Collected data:
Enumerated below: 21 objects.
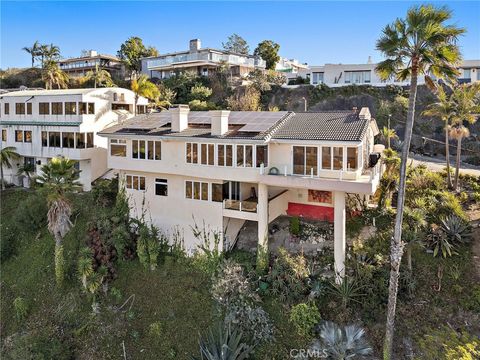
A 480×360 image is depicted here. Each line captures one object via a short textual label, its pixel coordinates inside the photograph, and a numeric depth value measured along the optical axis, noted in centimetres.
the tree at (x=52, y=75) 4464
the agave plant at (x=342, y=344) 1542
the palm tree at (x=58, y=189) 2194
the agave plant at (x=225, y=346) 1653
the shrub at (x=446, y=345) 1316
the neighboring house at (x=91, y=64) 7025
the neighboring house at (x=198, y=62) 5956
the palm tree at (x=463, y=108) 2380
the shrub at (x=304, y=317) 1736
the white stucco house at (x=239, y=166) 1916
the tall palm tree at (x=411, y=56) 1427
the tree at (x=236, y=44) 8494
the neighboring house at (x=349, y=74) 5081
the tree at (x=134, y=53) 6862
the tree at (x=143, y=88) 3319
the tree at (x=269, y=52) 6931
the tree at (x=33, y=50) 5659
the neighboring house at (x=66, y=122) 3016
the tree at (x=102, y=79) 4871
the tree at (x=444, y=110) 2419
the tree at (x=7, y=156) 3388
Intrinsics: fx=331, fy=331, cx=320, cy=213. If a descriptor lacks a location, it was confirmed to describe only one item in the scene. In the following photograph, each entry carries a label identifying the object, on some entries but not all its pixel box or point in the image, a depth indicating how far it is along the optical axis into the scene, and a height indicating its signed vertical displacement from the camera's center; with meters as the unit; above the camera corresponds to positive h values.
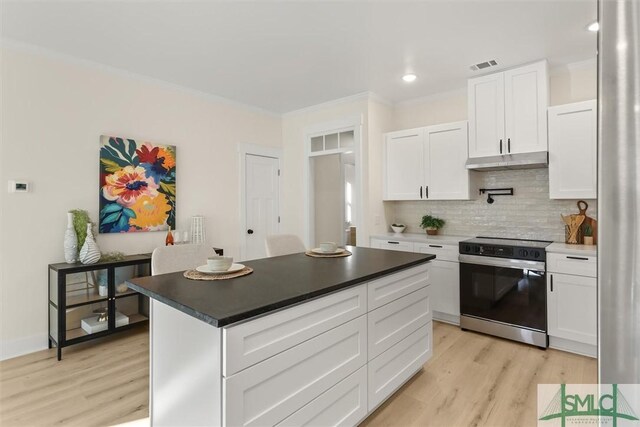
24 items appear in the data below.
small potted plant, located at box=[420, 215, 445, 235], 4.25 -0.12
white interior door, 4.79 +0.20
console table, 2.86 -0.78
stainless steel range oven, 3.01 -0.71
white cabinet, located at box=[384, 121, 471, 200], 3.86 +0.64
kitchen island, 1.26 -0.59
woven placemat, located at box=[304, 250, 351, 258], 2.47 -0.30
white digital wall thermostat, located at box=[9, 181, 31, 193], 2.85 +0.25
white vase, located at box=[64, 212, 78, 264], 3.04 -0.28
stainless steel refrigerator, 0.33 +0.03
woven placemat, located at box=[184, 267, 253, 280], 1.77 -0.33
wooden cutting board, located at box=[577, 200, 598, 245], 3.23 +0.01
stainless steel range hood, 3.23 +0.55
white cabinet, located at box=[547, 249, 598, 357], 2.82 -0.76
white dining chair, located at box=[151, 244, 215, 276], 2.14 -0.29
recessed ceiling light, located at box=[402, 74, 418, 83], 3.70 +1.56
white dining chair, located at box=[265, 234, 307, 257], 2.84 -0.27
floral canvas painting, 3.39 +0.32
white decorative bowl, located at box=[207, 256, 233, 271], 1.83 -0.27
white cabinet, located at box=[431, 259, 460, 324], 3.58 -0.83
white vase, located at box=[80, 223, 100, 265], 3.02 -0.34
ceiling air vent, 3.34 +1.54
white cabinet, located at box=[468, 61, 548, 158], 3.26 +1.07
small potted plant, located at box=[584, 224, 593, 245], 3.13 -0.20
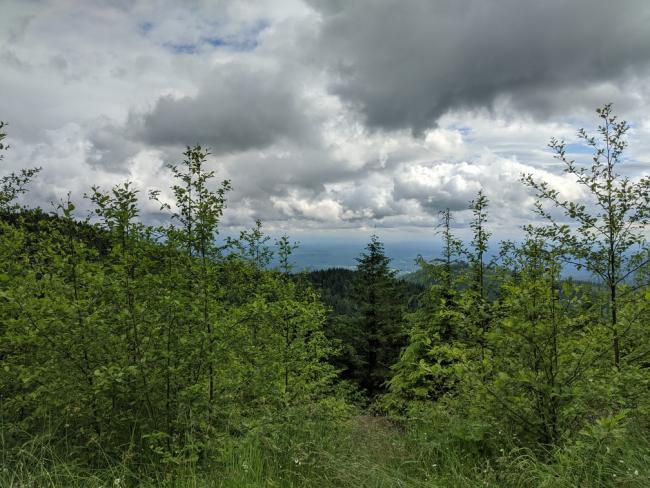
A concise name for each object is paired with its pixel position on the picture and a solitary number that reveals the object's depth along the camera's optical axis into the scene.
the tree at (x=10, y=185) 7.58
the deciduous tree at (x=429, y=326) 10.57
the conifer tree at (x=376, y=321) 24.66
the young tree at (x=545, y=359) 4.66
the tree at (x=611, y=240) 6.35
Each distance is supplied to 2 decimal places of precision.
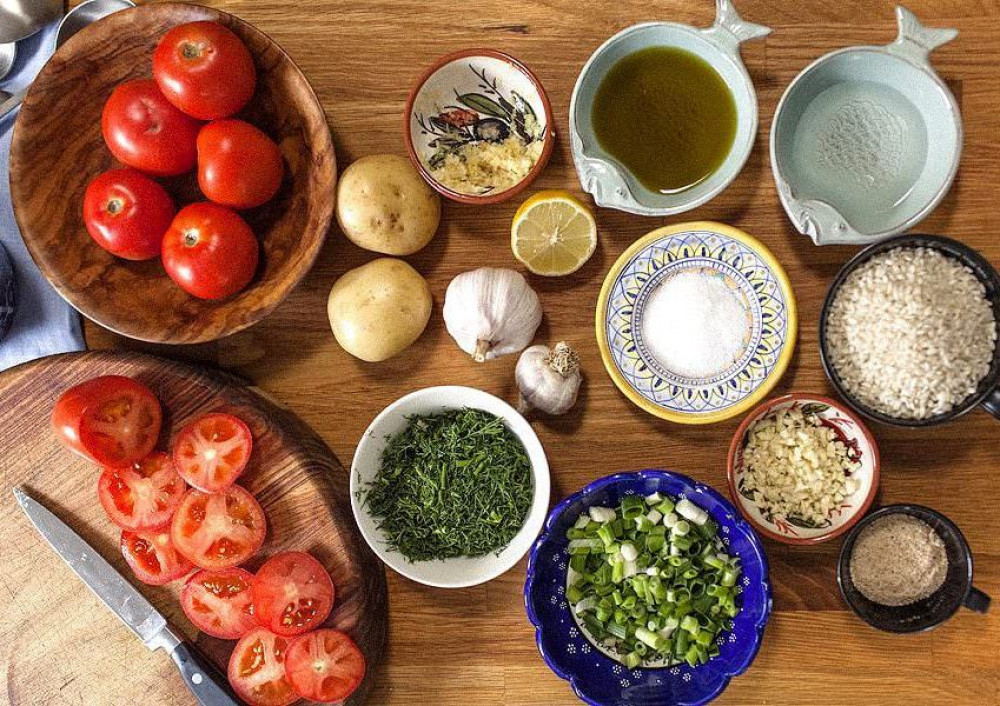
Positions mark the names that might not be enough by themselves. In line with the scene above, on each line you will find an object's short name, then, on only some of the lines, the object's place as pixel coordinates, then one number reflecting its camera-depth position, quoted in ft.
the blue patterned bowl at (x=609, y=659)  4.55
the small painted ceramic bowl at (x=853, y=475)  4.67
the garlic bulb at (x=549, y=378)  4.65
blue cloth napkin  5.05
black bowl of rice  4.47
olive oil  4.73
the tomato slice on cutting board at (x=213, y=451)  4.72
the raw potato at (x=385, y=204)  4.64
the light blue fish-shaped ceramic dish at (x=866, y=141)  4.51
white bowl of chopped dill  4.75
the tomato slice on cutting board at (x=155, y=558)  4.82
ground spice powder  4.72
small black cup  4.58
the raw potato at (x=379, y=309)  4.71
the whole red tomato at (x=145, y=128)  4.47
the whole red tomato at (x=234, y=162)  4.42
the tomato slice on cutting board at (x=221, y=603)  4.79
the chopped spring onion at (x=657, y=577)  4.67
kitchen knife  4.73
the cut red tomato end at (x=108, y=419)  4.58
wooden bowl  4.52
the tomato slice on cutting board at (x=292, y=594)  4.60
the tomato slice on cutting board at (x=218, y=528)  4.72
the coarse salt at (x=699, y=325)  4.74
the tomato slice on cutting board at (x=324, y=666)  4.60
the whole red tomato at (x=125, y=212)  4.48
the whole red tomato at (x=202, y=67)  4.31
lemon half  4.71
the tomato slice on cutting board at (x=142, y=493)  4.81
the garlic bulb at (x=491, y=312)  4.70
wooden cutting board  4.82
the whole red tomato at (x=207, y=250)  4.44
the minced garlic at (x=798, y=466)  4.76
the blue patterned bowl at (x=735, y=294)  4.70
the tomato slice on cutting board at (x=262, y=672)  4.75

→ Required action
Could you output every entry exactly as written, skipping the pictures?

→ Response area
Enumerated below: 21 objects.
A 480×360 image is depicted here. Each line captures one object via a short textual label, its pixel coordinates inside the photograph, and a numeric depth value measured along the optical axis, noted in centimetres.
the tree at (x=52, y=75) 4464
the agave plant at (x=342, y=344) 1542
the palm tree at (x=58, y=189) 2194
the agave plant at (x=225, y=346) 1653
the shrub at (x=446, y=345) 1316
the neighboring house at (x=91, y=64) 7025
the neighboring house at (x=198, y=62) 5956
the palm tree at (x=463, y=108) 2380
the shrub at (x=304, y=317) 1736
the white stucco house at (x=239, y=166) 1916
the tall palm tree at (x=411, y=56) 1427
the tree at (x=236, y=44) 8494
the neighboring house at (x=349, y=74) 5081
the tree at (x=134, y=53) 6862
the tree at (x=143, y=88) 3319
the tree at (x=269, y=52) 6931
the tree at (x=33, y=50) 5659
the neighboring house at (x=66, y=122) 3016
the tree at (x=102, y=79) 4871
the tree at (x=444, y=110) 2419
the tree at (x=7, y=156) 3388
Intrinsics: fx=331, fy=331, cx=320, cy=213. If a descriptor lacks a location, it was confirmed to describe only one item in the scene. In the following photograph, each entry carries a label identifying the object, on some entries but not all its pixel box or point in the image, a depth indicating how far it is along the optical axis into the scene, and a height indicating its signed vertical displacement from the camera's center; with meters as the unit; above the camera corresponds to positive h values.
24 items appear in the data below.
small potted plant, located at box=[420, 215, 445, 235], 4.25 -0.12
white interior door, 4.79 +0.20
console table, 2.86 -0.78
stainless steel range oven, 3.01 -0.71
white cabinet, located at box=[384, 121, 471, 200], 3.86 +0.64
kitchen island, 1.26 -0.59
woven placemat, located at box=[304, 250, 351, 258], 2.47 -0.30
white digital wall thermostat, located at box=[9, 181, 31, 193], 2.85 +0.25
white vase, located at box=[64, 212, 78, 264], 3.04 -0.28
stainless steel refrigerator, 0.33 +0.03
woven placemat, located at box=[184, 267, 253, 280], 1.77 -0.33
wooden cutting board, located at box=[577, 200, 598, 245], 3.23 +0.01
stainless steel range hood, 3.23 +0.55
white cabinet, located at box=[547, 249, 598, 357], 2.82 -0.76
white dining chair, located at box=[151, 244, 215, 276], 2.14 -0.29
recessed ceiling light, located at box=[402, 74, 418, 83], 3.70 +1.56
white dining chair, located at box=[265, 234, 307, 257], 2.84 -0.27
floral canvas painting, 3.39 +0.32
white decorative bowl, located at box=[207, 256, 233, 271], 1.83 -0.27
white cabinet, located at box=[431, 259, 460, 324], 3.58 -0.83
white vase, located at box=[80, 223, 100, 265], 3.02 -0.34
ceiling air vent, 3.34 +1.54
white cabinet, located at box=[468, 61, 548, 158], 3.26 +1.07
small potted plant, located at box=[584, 224, 593, 245], 3.13 -0.20
A concise name for each object is paired with its pixel position on the picture and a solitary number that reveals the object's depth along the camera's optical axis into the scene.
the tree at (x=10, y=185) 7.58
the deciduous tree at (x=429, y=326) 10.57
the conifer tree at (x=376, y=321) 24.66
the young tree at (x=545, y=359) 4.66
the tree at (x=611, y=240) 6.35
Each distance is supplied to 2 decimal places of precision.
Positions mark the names that might not be enough by themselves. In line with the scene above, on each line you will find an object's short name, then, on only some of the lines, the object's place as pixel coordinates, then one number reflecting its camera-depth position, quoted in ft.
the blue patterned bowl at (x=609, y=659)  4.55
the small painted ceramic bowl at (x=853, y=475)  4.67
the garlic bulb at (x=549, y=378)  4.65
blue cloth napkin  5.05
black bowl of rice  4.47
olive oil  4.73
the tomato slice on cutting board at (x=213, y=451)  4.72
the raw potato at (x=385, y=204)  4.64
the light blue fish-shaped ceramic dish at (x=866, y=141)  4.51
white bowl of chopped dill  4.75
the tomato slice on cutting board at (x=155, y=558)  4.82
ground spice powder  4.72
small black cup  4.58
the raw potato at (x=379, y=309)  4.71
the whole red tomato at (x=145, y=128)  4.47
the whole red tomato at (x=234, y=162)  4.42
the tomato slice on cutting board at (x=221, y=603)  4.79
the chopped spring onion at (x=657, y=577)  4.67
kitchen knife  4.73
the cut red tomato end at (x=108, y=419)  4.58
wooden bowl  4.52
the tomato slice on cutting board at (x=292, y=594)  4.60
the tomato slice on cutting board at (x=218, y=528)  4.72
the coarse salt at (x=699, y=325)  4.74
the tomato slice on cutting board at (x=324, y=666)  4.60
the whole red tomato at (x=125, y=212)  4.48
the whole red tomato at (x=202, y=67)  4.31
lemon half  4.71
the tomato slice on cutting board at (x=142, y=493)  4.81
the garlic bulb at (x=491, y=312)  4.70
wooden cutting board  4.82
the whole red tomato at (x=207, y=250)  4.44
the minced garlic at (x=798, y=466)  4.76
the blue patterned bowl at (x=735, y=294)  4.70
the tomato slice on cutting board at (x=262, y=672)  4.75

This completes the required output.